At the conclusion of the FTC workshop in October, FTC official Malini Mithal said, “I … predict that on the law enforcement front I think it’s likely we will continue to look at unlawful practices involving lead generators and we’ll bring enforcement actions where appropriate.” The FTC, which for years did not pursue the deceptive practices of the for-profit college industry, has recently, under Chairwoman Edith Ramirez, taken important steps to go after misconduct, including a lawsuit filed last week against DeVry University, and investigations of Career Education Corp. and the University of Phoenix.
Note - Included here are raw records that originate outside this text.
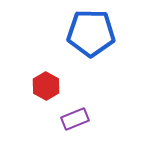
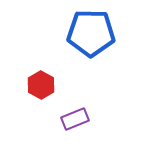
red hexagon: moved 5 px left, 1 px up
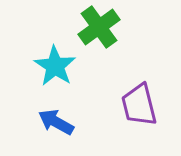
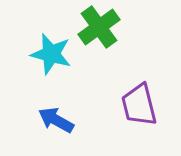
cyan star: moved 4 px left, 12 px up; rotated 18 degrees counterclockwise
blue arrow: moved 2 px up
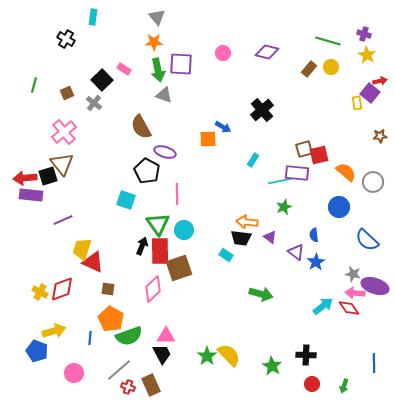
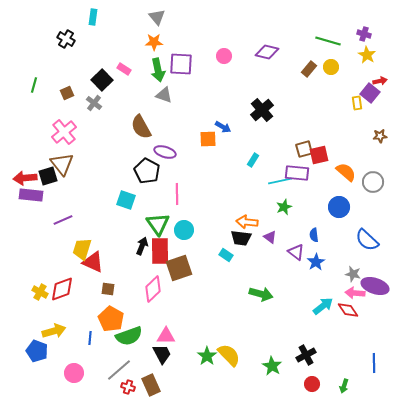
pink circle at (223, 53): moved 1 px right, 3 px down
red diamond at (349, 308): moved 1 px left, 2 px down
black cross at (306, 355): rotated 30 degrees counterclockwise
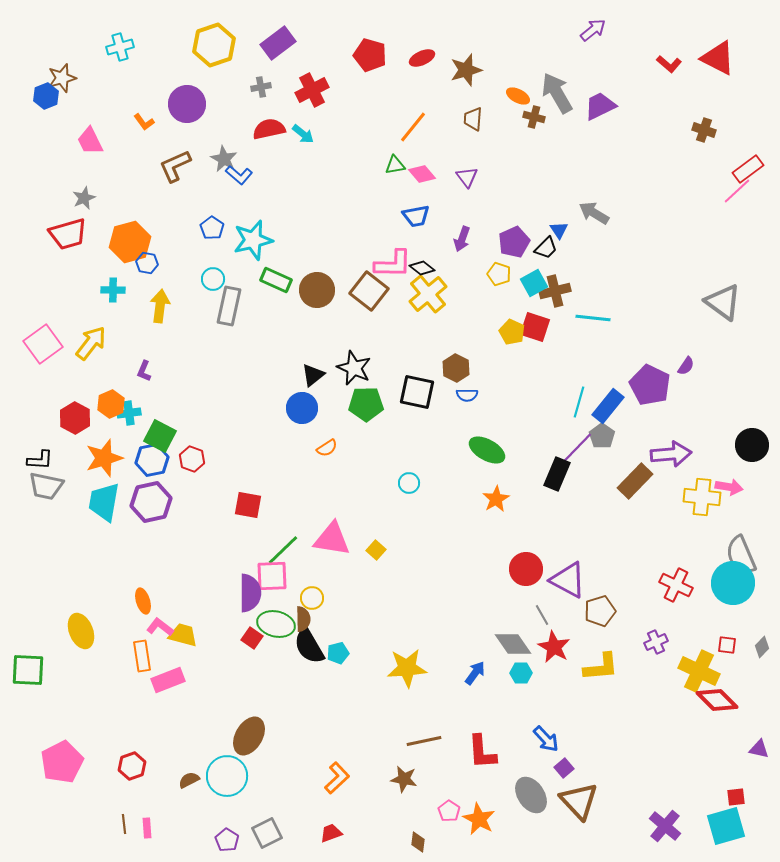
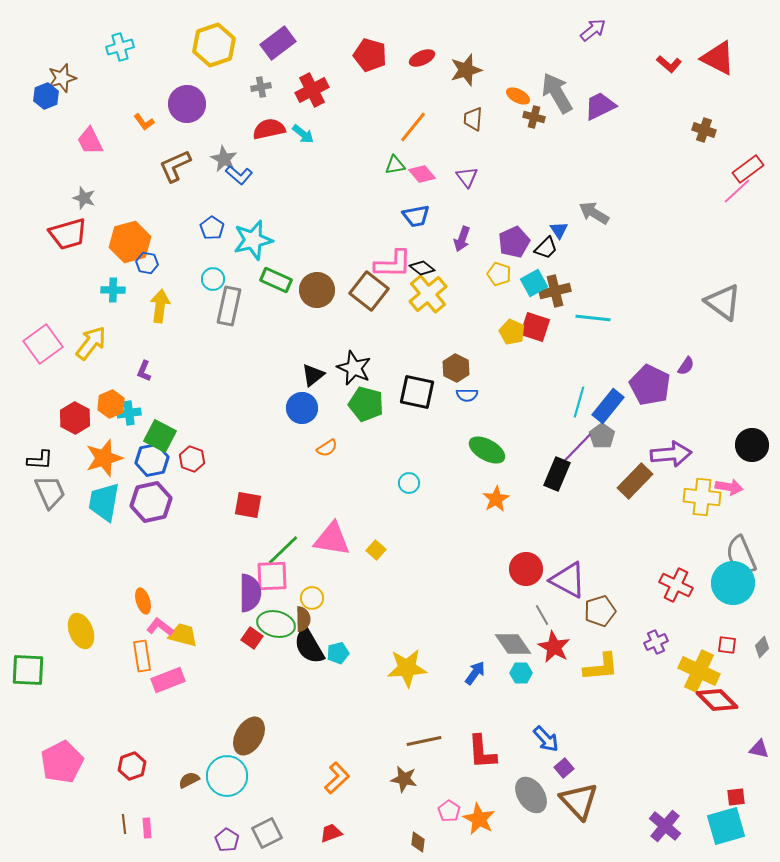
gray star at (84, 198): rotated 30 degrees counterclockwise
green pentagon at (366, 404): rotated 16 degrees clockwise
gray trapezoid at (46, 486): moved 4 px right, 6 px down; rotated 126 degrees counterclockwise
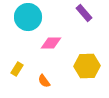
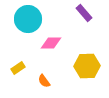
cyan circle: moved 2 px down
yellow rectangle: moved 1 px right, 1 px up; rotated 24 degrees clockwise
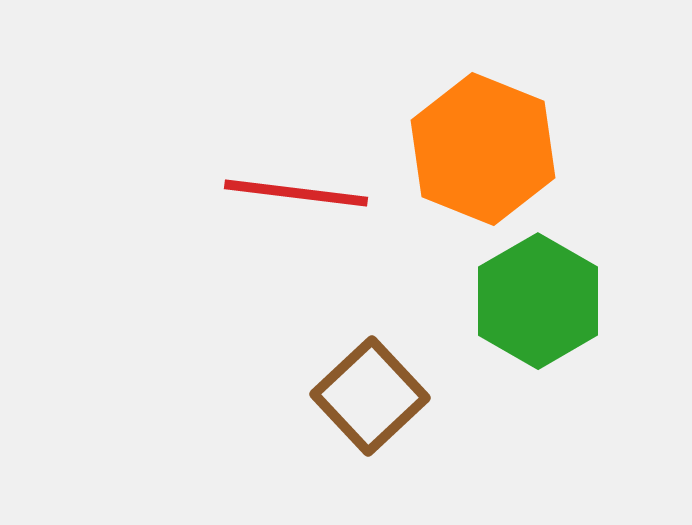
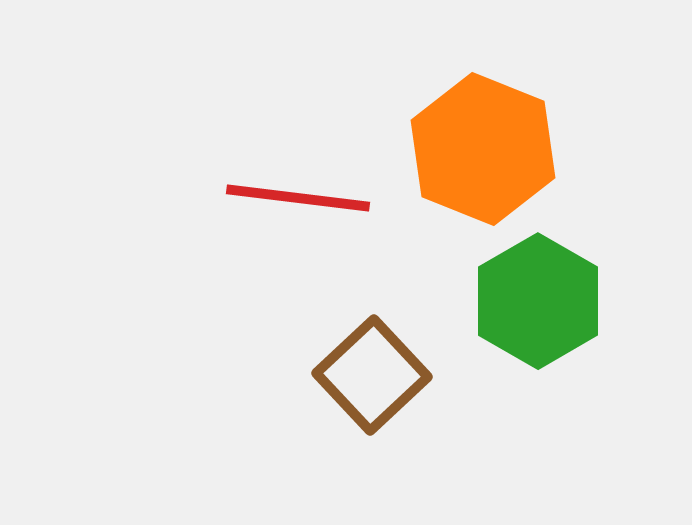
red line: moved 2 px right, 5 px down
brown square: moved 2 px right, 21 px up
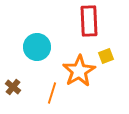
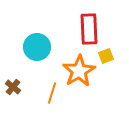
red rectangle: moved 8 px down
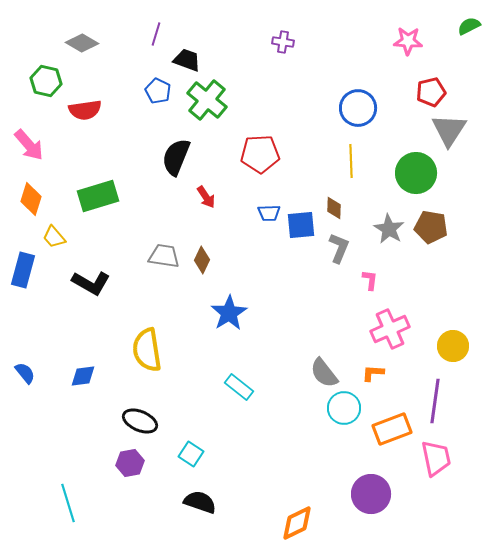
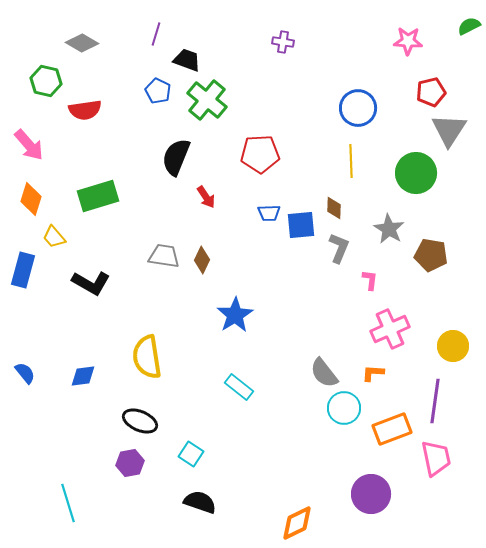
brown pentagon at (431, 227): moved 28 px down
blue star at (229, 313): moved 6 px right, 2 px down
yellow semicircle at (147, 350): moved 7 px down
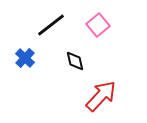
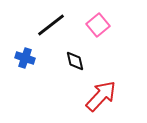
blue cross: rotated 24 degrees counterclockwise
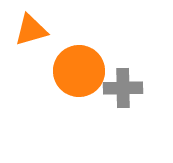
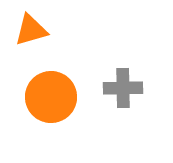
orange circle: moved 28 px left, 26 px down
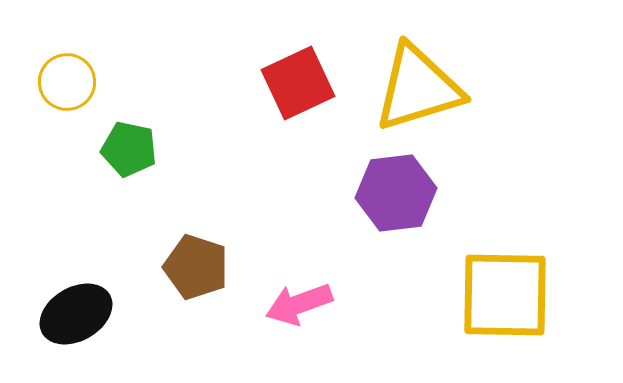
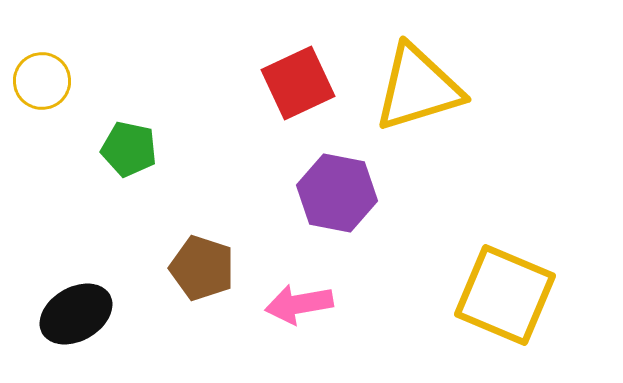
yellow circle: moved 25 px left, 1 px up
purple hexagon: moved 59 px left; rotated 18 degrees clockwise
brown pentagon: moved 6 px right, 1 px down
yellow square: rotated 22 degrees clockwise
pink arrow: rotated 10 degrees clockwise
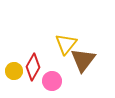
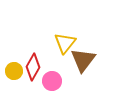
yellow triangle: moved 1 px left, 1 px up
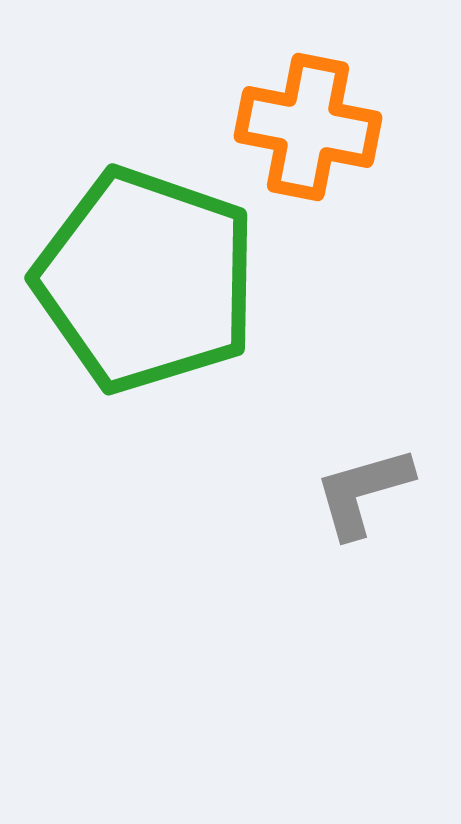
Whether the military-themed websites described above violate the law or federal policy guidance is unresolved. The FTC and state attorneys general are charged with guarding against deceptive marketing. The Department of Education has regulations that can cut off its funding to schools that engage in misrepresentations, directly or through third-party marketers. And an executive order issued by President Obama directs the Pentagon, VA, and other agencies to “prevent abusive and deceptive recruiting practices that target the recipients of Federal military and veterans educational benefits.”  (Veterans — you can report abuses here.)

At the very least, the operators of these military-themed websites do a disservice to our troops and veterans when they present themselves as military-friendly outfits and then sell to the highest bidder their recommendations as to where to spend precious educational dollars — and often recommend overpriced, substandard, dishonest colleges.  Those same colleges, which reap billions in taxpayer money from these shoddy practices, bear responsibility too, and they also should be held accountable.